OATH is basically the above algorithm, with only a few variations to make it more secure in face of future attacks to the underlying SHA1 hash function:
Even with the above changes, OATH is quite easy to implement, and in fact there exist many different free implementations. For instance, you can download a generic OATH client for both iOS and Android, which are very good substitutes for a hardware token (with just the inconvenience that it is much much easier to extract the secret key in case an attack has physical access to the device for a while).
3 Responses
Guido
30|May|2011 1Out of curiosity, how can the server “follow” the token’s emitted codes? As you brightly showed, the token emits codes in a sequence, which is not in any way connected to local time (true?)
Now the server, given the identity of the token and the knowledge of the secret salt, should be able to generate the same sequence. But there is no obvious method of recognizing *which* code in the sequence we are delivered. Any hint?
Giovanni Bajo
30|May|2011 2There are two kind of tokens: event-based and time-based. Event based means that the counter goes up each time the user clicks a button. Time-based means the counter goes up every 30 seconds or so.

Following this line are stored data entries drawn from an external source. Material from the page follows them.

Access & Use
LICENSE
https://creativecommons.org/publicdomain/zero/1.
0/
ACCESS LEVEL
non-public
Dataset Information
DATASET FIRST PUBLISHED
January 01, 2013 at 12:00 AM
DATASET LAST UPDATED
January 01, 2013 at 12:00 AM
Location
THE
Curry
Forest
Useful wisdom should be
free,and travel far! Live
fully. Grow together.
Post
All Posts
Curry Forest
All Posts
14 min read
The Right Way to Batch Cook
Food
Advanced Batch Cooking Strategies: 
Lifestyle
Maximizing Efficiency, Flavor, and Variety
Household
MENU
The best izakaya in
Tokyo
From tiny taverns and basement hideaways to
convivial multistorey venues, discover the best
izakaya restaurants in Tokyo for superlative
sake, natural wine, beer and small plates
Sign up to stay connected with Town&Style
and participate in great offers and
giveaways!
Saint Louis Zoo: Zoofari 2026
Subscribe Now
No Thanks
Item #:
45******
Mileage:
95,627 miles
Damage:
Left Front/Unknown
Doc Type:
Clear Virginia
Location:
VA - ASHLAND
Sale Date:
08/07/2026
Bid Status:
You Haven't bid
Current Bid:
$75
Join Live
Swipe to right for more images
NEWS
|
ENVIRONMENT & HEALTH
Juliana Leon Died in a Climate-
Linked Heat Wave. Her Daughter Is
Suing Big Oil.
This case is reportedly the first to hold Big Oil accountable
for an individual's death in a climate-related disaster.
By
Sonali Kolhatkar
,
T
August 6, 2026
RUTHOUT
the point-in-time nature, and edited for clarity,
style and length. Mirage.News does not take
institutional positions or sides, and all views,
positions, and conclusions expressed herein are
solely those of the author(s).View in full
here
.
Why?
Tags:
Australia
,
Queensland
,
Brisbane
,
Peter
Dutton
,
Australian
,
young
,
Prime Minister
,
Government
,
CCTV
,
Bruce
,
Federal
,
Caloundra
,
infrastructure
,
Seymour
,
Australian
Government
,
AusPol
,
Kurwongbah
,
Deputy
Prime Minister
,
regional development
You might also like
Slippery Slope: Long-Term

For event-based, the server keeps a log of the last counter that it was seen; then it is configured with a window size of values that are allowed (eg: 60 values after the last one that was seen). If the user presses the button 100 times since last login, the token is desynched, it doesn’t work anymore, and there is usually a procedure to login and then resync it (eg: an emergency login with an in-person authentication, with an additional never-otherwise-used super-secret password, or with a list of 10 random-generated one-time codes that are printed on a paper sheet). Resyncing is of course a matter of inserting the current value; the server keeps counting up until it finds the match, and store the current counter.
Time-based tokens work exactly the same, the only difference is that the allowed window depends on the accuracy of the device internal clock (we assume the server can always have a very accurate time source). If the device time source can be trusted, you can shorten the window down to even just 1 or 2 valid values. If the device time source is not fully accurate (like eg. a smartphone that gets the time from the UMTS protocol but syncs rarely to save batter and can be wrong even by 1-2 minutes), then you need a larger window.
Taifu
30|May|2011 3I think I’m “the friend that asked”
Great article!
Only a minor nitpicking: resyncing usually requires two values.